Stored data entries

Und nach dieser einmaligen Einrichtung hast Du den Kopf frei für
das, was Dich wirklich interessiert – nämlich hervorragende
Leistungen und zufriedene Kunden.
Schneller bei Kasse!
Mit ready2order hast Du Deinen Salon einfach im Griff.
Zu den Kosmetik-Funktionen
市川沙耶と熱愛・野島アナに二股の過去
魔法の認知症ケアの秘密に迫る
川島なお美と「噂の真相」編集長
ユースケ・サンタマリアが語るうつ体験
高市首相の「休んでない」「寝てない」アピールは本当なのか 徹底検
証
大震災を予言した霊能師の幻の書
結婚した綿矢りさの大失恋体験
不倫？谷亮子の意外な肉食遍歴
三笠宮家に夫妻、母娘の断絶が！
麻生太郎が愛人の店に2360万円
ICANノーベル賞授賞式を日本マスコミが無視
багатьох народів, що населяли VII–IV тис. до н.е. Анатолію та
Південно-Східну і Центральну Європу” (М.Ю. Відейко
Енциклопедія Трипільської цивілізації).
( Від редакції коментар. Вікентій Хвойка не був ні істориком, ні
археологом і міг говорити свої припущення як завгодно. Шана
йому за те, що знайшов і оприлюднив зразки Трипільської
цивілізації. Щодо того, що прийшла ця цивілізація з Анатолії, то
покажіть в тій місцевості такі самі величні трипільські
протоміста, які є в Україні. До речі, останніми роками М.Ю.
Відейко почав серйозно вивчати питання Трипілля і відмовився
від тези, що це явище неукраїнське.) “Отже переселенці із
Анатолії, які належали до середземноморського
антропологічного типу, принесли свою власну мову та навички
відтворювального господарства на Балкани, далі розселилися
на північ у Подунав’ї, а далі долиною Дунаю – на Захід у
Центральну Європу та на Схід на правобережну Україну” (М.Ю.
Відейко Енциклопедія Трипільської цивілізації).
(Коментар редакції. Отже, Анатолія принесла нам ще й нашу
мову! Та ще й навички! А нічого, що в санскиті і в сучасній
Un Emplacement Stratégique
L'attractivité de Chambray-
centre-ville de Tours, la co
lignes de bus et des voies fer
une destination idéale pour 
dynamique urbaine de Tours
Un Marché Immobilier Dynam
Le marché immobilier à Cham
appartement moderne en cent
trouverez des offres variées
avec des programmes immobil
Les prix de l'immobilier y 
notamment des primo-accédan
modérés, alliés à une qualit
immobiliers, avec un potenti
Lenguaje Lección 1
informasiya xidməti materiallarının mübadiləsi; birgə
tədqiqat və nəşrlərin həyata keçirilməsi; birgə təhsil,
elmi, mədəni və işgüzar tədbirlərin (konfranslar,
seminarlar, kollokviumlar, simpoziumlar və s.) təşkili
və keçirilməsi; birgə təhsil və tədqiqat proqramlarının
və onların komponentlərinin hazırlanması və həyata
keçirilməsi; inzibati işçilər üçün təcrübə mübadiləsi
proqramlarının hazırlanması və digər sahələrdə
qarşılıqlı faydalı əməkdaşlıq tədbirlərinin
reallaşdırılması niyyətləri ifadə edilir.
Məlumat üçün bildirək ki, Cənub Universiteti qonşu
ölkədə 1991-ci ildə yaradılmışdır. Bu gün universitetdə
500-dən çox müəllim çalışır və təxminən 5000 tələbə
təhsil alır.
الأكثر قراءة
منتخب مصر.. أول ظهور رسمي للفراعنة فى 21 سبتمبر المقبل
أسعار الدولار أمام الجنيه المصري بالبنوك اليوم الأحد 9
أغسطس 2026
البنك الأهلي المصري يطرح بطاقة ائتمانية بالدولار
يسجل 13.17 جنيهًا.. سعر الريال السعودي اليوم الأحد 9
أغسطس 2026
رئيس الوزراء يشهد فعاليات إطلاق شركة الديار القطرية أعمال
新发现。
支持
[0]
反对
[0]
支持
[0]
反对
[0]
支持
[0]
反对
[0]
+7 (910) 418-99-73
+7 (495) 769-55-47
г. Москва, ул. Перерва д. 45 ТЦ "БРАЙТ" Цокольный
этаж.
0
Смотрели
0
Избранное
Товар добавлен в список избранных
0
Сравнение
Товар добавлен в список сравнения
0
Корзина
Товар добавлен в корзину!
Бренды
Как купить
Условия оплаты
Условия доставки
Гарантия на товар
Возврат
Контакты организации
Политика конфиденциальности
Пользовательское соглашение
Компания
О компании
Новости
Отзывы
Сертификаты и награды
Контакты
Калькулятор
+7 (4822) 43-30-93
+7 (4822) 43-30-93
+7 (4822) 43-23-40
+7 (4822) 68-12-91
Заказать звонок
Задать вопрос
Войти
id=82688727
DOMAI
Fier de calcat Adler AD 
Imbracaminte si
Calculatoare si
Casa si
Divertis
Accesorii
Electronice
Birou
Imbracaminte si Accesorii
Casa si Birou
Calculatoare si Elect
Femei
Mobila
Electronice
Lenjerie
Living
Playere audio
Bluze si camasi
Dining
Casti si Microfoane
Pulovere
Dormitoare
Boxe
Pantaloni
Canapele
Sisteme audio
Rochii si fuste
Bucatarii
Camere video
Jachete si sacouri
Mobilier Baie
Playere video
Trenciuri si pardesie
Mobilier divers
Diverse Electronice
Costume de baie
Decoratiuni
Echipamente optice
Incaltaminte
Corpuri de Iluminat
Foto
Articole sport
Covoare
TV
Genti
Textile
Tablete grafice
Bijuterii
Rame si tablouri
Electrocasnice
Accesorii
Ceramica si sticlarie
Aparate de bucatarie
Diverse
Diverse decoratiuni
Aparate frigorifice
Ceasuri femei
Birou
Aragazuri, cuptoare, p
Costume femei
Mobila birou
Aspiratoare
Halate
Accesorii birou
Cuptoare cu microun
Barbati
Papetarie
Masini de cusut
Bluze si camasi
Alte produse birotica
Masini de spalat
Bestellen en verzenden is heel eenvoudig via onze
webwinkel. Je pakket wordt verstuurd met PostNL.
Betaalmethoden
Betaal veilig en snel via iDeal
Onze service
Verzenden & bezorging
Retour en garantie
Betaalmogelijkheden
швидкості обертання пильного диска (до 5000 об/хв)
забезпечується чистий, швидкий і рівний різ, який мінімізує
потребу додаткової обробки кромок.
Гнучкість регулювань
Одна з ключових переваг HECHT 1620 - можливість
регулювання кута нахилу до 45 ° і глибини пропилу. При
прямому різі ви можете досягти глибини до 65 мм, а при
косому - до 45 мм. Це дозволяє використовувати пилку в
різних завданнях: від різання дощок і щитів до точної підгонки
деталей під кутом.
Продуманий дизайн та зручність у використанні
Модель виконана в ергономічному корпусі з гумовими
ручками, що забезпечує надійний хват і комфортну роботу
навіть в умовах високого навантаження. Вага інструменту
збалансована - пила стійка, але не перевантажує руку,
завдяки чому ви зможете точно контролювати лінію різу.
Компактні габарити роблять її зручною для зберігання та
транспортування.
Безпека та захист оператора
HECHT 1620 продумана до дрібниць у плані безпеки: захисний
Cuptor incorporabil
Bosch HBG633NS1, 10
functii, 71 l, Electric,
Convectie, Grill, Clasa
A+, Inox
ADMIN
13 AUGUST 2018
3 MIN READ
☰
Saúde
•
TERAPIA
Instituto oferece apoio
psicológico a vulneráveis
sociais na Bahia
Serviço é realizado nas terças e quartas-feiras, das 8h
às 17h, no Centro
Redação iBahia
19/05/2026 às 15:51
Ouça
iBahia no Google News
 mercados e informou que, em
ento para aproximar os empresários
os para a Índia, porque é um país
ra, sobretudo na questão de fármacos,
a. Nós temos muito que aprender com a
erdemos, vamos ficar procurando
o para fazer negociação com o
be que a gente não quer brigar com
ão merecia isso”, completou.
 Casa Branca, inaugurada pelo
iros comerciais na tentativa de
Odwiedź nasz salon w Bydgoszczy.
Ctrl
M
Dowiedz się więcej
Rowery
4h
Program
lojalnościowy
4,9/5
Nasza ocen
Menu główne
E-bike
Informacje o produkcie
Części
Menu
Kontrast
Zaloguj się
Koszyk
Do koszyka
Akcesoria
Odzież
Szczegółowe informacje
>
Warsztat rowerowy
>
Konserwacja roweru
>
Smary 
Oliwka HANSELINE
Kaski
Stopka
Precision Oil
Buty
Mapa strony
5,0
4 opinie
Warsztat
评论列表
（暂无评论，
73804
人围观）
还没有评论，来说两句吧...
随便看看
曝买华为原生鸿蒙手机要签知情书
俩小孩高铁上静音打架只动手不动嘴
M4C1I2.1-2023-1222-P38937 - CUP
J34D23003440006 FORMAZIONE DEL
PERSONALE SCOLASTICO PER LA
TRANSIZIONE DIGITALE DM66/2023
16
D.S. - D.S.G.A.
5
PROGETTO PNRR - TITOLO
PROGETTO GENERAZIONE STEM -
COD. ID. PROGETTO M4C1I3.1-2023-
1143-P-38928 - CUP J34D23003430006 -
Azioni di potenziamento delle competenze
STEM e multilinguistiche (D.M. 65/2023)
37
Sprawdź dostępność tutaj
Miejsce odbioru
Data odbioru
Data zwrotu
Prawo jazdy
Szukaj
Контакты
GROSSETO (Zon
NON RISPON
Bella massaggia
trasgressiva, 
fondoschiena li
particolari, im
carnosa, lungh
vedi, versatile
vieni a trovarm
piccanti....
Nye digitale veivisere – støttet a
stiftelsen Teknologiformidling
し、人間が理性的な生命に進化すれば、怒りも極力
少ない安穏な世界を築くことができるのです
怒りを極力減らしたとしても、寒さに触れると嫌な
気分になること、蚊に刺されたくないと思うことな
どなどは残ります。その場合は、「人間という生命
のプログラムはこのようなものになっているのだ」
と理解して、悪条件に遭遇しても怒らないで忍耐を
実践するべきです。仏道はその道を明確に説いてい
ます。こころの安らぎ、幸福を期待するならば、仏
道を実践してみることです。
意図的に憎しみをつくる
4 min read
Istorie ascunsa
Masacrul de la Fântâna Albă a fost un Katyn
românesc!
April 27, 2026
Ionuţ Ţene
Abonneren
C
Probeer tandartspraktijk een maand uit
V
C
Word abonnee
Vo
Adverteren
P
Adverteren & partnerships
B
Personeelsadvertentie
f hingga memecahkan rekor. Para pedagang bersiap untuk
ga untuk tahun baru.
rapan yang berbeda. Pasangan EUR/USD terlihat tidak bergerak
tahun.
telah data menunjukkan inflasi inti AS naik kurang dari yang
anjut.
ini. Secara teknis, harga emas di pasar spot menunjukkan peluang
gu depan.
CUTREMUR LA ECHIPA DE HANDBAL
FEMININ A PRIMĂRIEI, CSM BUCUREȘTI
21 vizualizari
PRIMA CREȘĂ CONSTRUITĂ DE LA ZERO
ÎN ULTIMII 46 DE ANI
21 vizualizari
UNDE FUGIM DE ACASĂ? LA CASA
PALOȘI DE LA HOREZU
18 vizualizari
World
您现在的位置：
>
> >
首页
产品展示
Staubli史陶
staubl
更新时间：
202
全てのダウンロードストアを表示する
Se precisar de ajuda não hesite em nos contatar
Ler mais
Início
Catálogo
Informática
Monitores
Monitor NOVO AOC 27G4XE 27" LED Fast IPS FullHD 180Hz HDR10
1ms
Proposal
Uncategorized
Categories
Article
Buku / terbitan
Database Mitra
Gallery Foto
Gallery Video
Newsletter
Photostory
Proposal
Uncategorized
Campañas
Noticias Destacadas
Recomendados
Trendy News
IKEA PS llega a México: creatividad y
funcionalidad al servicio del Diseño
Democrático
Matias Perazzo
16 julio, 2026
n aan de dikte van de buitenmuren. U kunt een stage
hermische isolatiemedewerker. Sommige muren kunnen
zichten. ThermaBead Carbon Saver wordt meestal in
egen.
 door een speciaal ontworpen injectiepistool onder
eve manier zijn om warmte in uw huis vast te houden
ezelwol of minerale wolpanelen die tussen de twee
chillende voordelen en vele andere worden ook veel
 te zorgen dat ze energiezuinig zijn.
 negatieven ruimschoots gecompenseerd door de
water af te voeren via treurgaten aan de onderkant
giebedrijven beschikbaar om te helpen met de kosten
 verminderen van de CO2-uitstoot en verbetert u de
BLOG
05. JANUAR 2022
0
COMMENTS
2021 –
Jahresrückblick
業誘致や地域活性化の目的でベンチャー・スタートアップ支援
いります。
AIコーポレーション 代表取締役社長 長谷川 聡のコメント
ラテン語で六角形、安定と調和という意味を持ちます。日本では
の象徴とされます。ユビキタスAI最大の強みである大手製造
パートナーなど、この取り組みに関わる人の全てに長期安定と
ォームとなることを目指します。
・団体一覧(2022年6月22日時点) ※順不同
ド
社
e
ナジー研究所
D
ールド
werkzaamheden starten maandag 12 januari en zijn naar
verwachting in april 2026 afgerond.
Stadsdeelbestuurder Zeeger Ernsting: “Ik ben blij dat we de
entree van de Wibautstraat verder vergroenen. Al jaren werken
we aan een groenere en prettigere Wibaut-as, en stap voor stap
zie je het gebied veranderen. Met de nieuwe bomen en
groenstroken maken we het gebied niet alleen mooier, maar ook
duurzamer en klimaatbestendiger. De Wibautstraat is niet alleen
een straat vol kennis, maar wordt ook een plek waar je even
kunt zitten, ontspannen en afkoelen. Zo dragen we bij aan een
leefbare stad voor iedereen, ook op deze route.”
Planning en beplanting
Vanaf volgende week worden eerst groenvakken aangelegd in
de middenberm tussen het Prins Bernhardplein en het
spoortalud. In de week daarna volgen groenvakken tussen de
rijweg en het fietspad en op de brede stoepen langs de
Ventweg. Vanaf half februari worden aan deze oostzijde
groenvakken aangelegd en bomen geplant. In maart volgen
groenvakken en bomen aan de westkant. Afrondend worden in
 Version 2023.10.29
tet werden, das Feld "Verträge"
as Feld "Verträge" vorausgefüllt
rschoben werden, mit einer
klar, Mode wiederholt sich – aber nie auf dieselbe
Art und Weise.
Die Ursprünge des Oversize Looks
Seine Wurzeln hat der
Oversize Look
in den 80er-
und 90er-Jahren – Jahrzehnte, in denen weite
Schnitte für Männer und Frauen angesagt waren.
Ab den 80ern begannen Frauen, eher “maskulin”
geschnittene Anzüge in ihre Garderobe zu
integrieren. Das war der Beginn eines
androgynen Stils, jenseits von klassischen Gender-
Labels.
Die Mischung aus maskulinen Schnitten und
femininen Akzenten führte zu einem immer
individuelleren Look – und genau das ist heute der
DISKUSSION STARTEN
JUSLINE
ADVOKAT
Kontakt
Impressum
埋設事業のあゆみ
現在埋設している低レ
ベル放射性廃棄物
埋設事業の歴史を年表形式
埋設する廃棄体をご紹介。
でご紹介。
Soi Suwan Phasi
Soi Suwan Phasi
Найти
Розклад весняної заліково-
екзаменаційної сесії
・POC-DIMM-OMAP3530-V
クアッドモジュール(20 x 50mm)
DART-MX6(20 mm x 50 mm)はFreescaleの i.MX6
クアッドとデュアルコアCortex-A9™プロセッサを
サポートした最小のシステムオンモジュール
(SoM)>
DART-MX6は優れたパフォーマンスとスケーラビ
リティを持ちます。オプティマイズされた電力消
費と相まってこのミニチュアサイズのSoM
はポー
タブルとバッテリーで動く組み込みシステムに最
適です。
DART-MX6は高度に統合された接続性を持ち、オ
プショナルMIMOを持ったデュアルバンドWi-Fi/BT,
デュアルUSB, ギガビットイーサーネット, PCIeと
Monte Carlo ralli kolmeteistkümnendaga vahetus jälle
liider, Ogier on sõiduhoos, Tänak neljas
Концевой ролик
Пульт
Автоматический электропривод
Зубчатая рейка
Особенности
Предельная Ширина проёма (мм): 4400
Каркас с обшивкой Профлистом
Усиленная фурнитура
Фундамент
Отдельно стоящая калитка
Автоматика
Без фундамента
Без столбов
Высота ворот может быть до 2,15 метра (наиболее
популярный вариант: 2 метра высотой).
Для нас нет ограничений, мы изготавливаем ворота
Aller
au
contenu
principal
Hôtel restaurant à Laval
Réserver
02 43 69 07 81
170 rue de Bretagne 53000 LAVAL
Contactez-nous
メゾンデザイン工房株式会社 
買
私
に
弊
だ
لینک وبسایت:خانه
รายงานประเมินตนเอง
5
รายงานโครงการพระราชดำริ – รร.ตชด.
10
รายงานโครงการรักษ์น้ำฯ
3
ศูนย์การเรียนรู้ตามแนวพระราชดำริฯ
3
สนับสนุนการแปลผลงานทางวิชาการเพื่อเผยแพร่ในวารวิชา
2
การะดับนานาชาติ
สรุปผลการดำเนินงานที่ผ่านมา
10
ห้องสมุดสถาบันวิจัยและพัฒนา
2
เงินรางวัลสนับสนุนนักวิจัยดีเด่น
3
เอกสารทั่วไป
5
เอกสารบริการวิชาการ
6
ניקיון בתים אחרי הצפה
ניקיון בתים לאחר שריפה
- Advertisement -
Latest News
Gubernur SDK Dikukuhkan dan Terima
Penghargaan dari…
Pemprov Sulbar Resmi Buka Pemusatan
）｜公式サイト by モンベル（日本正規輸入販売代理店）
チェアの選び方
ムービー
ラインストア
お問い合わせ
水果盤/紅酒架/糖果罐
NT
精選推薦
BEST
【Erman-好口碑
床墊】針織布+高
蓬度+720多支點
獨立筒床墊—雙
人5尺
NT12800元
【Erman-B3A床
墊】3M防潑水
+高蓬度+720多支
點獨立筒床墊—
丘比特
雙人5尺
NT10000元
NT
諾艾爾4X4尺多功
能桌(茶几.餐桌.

_Problem_
Which lines in the data above contain "Tours"? Show each one.

_Answer area_
centre-ville de Tours, la co
dynamique urbaine de Tours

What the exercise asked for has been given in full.